The TDL Group Co. v. The Queen, 2015 TCC 60 (CanLII) tax case pertains to the deductibility of interest paid for the alleged purpose of earning income from a business or property, that is paragraph 20(1)(c) of the Canadian Income Tax Act as it applied to a cross-border intercompany loan.
It is a tax case where a specific provision of the Canadian Income Tax Act prevails over the potential application of section 247 of the Act with respect to transfer pricing.
“ The Appellant, a Nova Scotia unlimited liability Company, appeals a reassessment denying interest deductions in respect of its 2002 taxation year totalling $10,094,856 on loans from a parent corporation used to acquire additional common shares in a U.S. wholly-owned subsidiary. The interest claimed and denied was in respect of interest paid for the period from March 28, 2002 to November 3, 2002 ( the “Period” ). The Minister of National Revenue (the “Minister”) disallowed the interest deduction pursuant to subparagraph 20(1)(c)(i) of the Income Tax Act (the “Act”) on the basis that the funds borrowed were not used for the purposes of earning income from a business or property; namely from a U.S. subsidiary’s shares acquired with the borrowed funds.
 Most of the relevant facts are not in dispute. A chronology of transactions started with Wendy’s International Inc. (“Wendy’s”), the ultimate parent of the group loaning $234,000,000 Cdn. ($147,654,000 US) to its U.S. subsidiary, Delcan Inc. (“Delcan”) before March 18, 2002 at an interest rate not to exceed 7 percent. Delcan in turn loaned the full amount to the Appellant on March 18, 2002 at a rate of 7.125 percent pursuant to a loan agreement and subsequently assigned this loan receivable to another affiliate in the group. The Appellant in turn used the full amount of the loan from Delcan to purchase 1,840 additional common shares in its already wholly-owned U.S. subsidiary, Tim Donut U.S. Limited, Inc. (“Tim’s U.S.”) on March 26, 2002 which in turn made an interest‑free loan to Wendy’s the next day, on March 27, 2002 evidenced by a Promissory Note dated as of that date (the “Note”). A schematic drawing of these transactions was entered as Exhibit R-1. In short, monies that started from Wendy’s was loaned out at interest and found its way back to Wendy’s interest free through these series of transactions. The evidence is that the Note was originally intended to be on an interest bearing basis according to planning memorandums entered into evidence, although no rate was specified, but that due to concerns an interest bearing note would have on state taxes in the U.S. and concerns with the Thin Capitalization and Foreign Accrual Property Income Rules in Canada under the Act, it was decided the loan would proceed on a non‑interest basis until the matter was sorted out.

Collected material ->
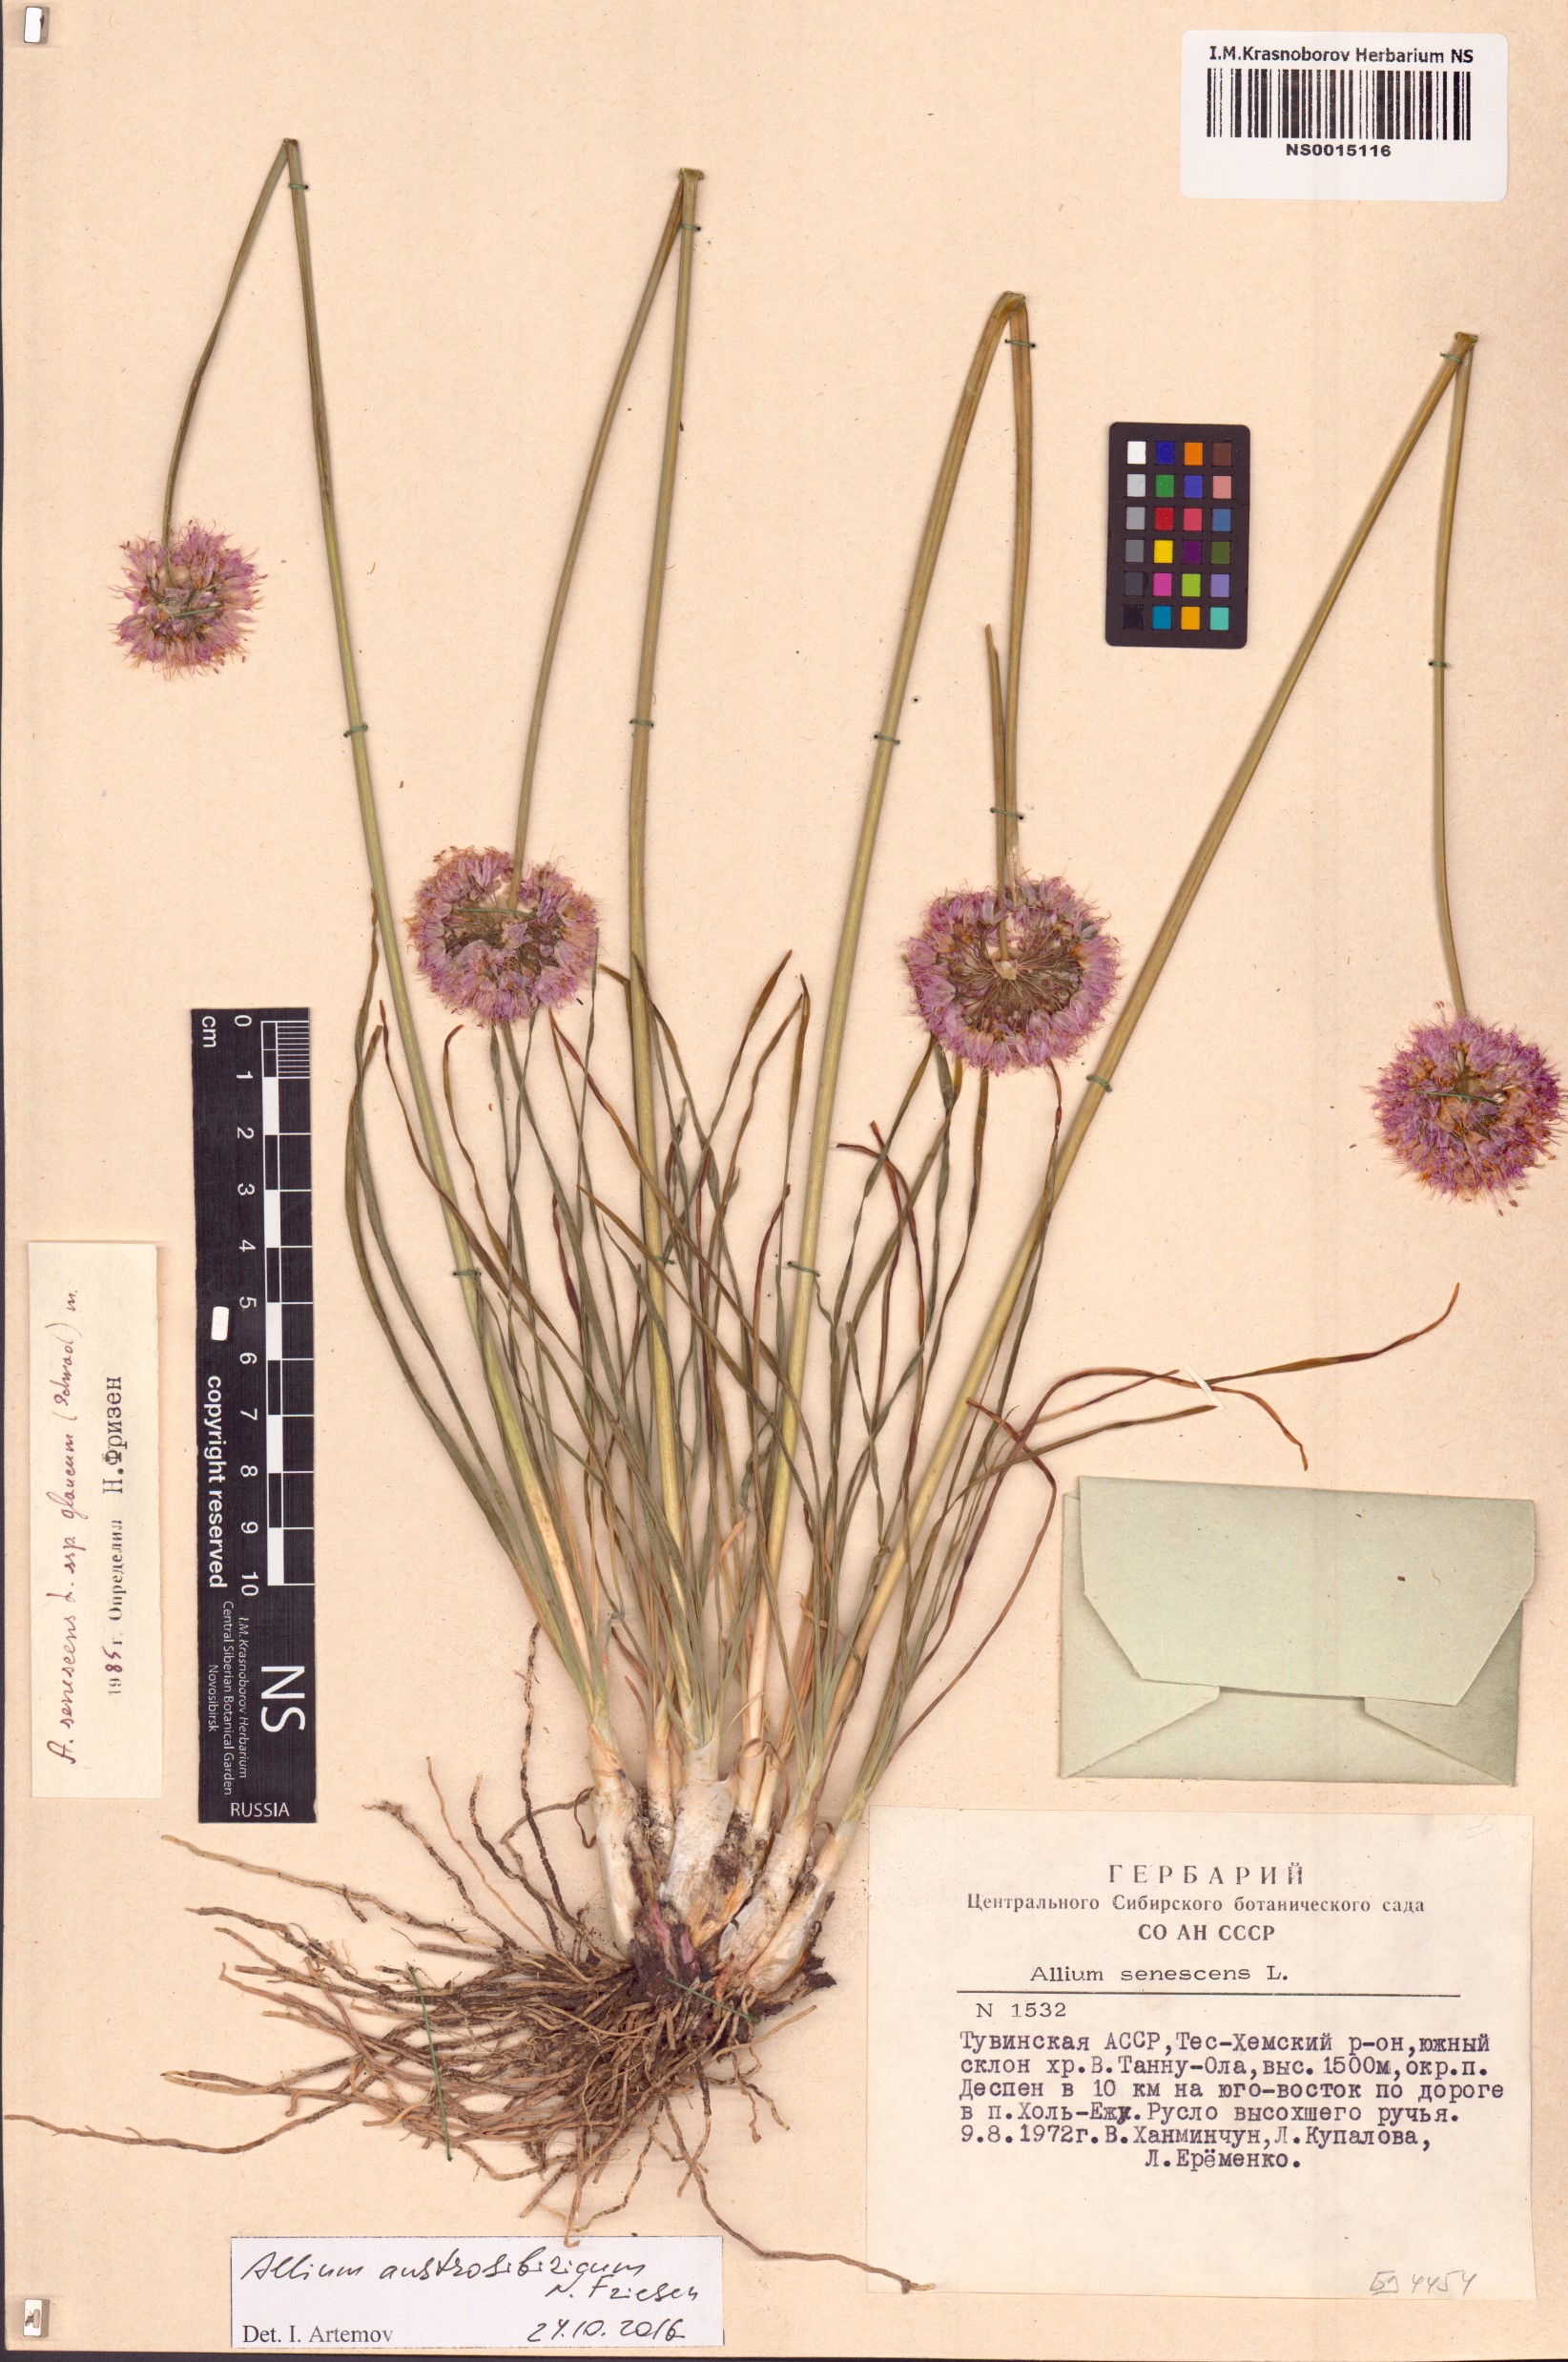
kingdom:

What you need to do ->
(1) In the tax case text, at what interest rate did Delcan loan the funds to the Appellant on March 18, 2002?
(2) In the tax case text, replace "cross-border" with "international" in the passage from "The TDL Group" up to and including "cross-border intercompany loan.", and give that passage back.

Solved tasks ->
(1) 7.125 percent

(2)
The TDL Group Co. v. The Queen, 2015 TCC 60 (CanLII) tax case pertains to the deductibility of interest paid for the alleged purpose of earning income from a business or property, that is paragraph 20(1)(c) of the Canadian Income Tax Act as it applied to a international intercompany loan.